Despite this rather far-fetched quality, the idea was interesting though it must be questioned how much the writer knew about the psychology of adultery as it was treated superficially with Erica writing her number on a piece of paper to leave in the hotel room, ready to meet whoever replies. Indeed, where sexual tension ought to have existed between Erica and Sam (played by Illias Thoms) as they met for a casual night’s romp, there was a clear lack of direction as the pair stood awkwardly facing the audience.

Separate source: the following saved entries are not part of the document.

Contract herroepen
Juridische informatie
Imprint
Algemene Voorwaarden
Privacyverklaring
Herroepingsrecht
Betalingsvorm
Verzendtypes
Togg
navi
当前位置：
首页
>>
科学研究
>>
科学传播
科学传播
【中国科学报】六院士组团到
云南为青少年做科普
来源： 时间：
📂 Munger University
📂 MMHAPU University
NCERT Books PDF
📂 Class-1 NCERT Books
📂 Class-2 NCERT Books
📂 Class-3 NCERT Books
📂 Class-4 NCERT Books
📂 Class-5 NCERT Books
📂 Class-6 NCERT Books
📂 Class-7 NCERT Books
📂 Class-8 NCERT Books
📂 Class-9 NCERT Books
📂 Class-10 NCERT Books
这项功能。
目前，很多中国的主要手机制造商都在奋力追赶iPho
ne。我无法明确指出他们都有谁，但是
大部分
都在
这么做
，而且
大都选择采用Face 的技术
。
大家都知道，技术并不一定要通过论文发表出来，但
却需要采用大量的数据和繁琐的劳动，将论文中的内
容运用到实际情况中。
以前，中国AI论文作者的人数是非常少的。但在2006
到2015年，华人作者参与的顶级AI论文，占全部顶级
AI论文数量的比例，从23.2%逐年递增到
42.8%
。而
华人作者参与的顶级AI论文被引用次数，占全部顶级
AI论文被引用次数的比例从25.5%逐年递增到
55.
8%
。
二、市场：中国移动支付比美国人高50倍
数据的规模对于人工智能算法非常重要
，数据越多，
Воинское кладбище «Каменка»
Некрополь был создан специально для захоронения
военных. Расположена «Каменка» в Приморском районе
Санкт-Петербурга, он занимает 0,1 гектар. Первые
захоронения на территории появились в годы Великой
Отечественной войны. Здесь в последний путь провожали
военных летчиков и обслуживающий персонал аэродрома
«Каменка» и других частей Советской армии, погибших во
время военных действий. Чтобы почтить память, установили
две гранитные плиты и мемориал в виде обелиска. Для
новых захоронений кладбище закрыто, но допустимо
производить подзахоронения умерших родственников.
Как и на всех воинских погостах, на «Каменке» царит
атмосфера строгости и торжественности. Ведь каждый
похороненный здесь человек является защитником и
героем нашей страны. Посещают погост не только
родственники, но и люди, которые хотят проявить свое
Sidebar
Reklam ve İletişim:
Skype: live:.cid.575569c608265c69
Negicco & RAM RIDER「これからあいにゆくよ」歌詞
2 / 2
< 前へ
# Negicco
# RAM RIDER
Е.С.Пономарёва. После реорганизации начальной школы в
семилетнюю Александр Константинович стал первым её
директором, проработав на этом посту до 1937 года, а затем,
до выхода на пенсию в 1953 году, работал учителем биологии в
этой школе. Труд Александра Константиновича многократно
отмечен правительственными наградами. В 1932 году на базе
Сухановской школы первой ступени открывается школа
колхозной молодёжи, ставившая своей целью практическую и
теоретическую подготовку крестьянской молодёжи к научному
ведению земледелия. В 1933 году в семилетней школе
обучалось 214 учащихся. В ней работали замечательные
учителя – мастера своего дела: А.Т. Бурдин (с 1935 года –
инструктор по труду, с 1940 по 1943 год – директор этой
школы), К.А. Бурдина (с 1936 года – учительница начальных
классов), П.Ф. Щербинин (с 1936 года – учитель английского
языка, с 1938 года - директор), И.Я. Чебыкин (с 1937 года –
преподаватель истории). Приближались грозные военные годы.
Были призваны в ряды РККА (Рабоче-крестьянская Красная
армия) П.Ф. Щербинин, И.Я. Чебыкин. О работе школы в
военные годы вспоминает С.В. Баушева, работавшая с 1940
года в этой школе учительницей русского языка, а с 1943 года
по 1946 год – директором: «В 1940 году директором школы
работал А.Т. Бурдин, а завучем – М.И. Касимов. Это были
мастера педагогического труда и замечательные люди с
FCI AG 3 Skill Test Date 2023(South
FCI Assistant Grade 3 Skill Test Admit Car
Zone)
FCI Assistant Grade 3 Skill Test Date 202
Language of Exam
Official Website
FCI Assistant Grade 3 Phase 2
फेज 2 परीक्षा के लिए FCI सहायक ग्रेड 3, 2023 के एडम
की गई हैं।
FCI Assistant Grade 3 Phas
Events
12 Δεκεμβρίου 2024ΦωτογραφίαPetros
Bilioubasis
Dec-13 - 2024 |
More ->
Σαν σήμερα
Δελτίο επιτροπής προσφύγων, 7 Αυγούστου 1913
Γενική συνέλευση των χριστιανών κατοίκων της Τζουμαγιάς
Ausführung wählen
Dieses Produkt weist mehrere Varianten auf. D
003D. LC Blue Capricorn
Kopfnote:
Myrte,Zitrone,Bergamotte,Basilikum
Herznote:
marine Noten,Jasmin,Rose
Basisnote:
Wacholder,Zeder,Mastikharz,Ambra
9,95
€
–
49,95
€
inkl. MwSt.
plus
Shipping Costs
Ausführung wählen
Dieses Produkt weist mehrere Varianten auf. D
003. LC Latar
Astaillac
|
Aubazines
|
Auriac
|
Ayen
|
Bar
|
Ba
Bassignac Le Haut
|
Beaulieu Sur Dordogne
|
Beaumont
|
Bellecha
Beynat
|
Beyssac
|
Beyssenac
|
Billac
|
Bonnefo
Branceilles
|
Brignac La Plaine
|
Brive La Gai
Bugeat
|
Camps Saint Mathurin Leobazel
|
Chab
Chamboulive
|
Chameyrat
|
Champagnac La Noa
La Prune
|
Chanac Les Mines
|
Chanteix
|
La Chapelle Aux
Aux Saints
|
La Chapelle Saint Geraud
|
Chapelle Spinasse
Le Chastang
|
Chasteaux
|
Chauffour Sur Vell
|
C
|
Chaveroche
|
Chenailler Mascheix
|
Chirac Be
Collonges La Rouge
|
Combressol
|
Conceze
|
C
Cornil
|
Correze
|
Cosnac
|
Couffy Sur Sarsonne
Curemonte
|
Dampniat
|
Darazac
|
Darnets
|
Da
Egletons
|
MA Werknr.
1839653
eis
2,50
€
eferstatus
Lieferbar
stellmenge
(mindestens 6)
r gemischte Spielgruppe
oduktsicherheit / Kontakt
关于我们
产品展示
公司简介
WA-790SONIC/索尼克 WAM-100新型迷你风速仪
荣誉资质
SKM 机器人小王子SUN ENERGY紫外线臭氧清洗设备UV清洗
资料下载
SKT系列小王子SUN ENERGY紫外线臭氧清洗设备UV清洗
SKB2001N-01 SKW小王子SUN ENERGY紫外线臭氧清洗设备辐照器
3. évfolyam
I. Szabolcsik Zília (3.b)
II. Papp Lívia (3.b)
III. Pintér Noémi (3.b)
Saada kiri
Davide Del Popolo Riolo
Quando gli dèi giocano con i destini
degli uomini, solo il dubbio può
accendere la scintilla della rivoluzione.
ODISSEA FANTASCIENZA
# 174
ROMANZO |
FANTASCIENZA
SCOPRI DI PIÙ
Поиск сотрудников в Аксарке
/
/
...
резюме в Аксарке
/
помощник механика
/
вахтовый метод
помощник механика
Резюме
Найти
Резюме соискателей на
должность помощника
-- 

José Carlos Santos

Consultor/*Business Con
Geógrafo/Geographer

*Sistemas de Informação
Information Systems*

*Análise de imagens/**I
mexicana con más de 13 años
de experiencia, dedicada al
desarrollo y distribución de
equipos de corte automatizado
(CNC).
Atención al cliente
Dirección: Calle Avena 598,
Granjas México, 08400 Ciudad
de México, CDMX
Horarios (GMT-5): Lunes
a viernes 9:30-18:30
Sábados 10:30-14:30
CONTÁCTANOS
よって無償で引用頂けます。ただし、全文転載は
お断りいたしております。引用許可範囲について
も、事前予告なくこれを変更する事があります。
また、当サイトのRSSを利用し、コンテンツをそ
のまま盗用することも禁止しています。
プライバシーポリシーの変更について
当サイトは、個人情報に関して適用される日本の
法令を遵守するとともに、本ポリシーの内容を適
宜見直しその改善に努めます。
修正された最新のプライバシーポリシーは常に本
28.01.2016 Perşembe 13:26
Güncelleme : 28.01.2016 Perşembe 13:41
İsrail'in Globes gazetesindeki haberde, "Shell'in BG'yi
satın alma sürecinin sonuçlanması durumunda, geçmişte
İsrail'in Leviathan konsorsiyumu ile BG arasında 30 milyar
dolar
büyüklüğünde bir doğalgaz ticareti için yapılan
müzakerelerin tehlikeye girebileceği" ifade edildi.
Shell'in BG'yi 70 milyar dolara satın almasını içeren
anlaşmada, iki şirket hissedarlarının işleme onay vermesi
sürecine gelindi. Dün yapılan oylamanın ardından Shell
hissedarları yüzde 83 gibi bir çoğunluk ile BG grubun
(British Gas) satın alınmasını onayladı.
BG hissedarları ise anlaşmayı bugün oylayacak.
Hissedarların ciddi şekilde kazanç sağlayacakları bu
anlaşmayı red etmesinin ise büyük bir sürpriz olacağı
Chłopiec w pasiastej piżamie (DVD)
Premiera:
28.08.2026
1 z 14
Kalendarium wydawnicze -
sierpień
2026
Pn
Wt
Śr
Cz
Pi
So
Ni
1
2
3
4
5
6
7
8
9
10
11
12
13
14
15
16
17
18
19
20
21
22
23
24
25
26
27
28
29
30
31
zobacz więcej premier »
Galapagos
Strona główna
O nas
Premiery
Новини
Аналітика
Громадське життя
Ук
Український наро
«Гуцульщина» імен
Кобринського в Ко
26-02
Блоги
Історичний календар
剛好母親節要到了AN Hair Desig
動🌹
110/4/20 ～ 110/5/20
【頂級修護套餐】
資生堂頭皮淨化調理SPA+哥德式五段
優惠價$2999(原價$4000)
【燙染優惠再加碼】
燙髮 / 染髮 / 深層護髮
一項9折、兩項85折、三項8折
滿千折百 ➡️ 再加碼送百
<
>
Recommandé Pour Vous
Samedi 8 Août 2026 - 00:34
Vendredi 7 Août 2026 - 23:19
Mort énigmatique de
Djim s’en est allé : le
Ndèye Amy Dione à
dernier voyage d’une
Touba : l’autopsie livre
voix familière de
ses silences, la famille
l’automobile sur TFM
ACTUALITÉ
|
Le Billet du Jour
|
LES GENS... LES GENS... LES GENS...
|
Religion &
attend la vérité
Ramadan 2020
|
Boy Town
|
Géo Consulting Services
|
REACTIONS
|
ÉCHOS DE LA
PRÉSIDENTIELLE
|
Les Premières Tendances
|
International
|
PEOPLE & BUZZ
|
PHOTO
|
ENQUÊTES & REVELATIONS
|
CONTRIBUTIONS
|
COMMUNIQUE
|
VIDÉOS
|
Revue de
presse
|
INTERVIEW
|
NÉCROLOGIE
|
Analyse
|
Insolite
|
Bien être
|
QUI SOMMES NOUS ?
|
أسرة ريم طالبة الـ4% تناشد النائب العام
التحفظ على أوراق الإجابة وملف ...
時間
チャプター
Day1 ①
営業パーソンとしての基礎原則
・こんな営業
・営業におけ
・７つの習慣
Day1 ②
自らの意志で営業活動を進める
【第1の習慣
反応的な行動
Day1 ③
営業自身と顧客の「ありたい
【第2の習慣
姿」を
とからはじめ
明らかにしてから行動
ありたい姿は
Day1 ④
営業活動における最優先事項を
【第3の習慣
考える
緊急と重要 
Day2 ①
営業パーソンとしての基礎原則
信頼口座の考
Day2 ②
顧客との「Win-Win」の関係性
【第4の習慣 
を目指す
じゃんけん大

The sparse use of lighting and sound perhaps fitted with the anonymity of a hotel environment, a device which was made the most of in scene changes as the maid (Lydia Hehir) came and cleaned the room, preparing it for the next couple in a method that was both fitting and intelligent. However, the attempt at moral comment with which the play ended in which the maid and her husband walked away together, hand in hand, despairing of the characters who have visited the room seemed somewhat contrived though perhaps within the limited time allowed the performance provided an adequate ending.

Characters were well played with a good performance by Megan Birch as the family orientated, nervous prostitute Harriet with some of the other female parts being liable to fall flat at times.

Overall, ‘Room 253’ was an interesting performance though one which could make the most of further development of plot and allow the space for characters to really be substantially developed.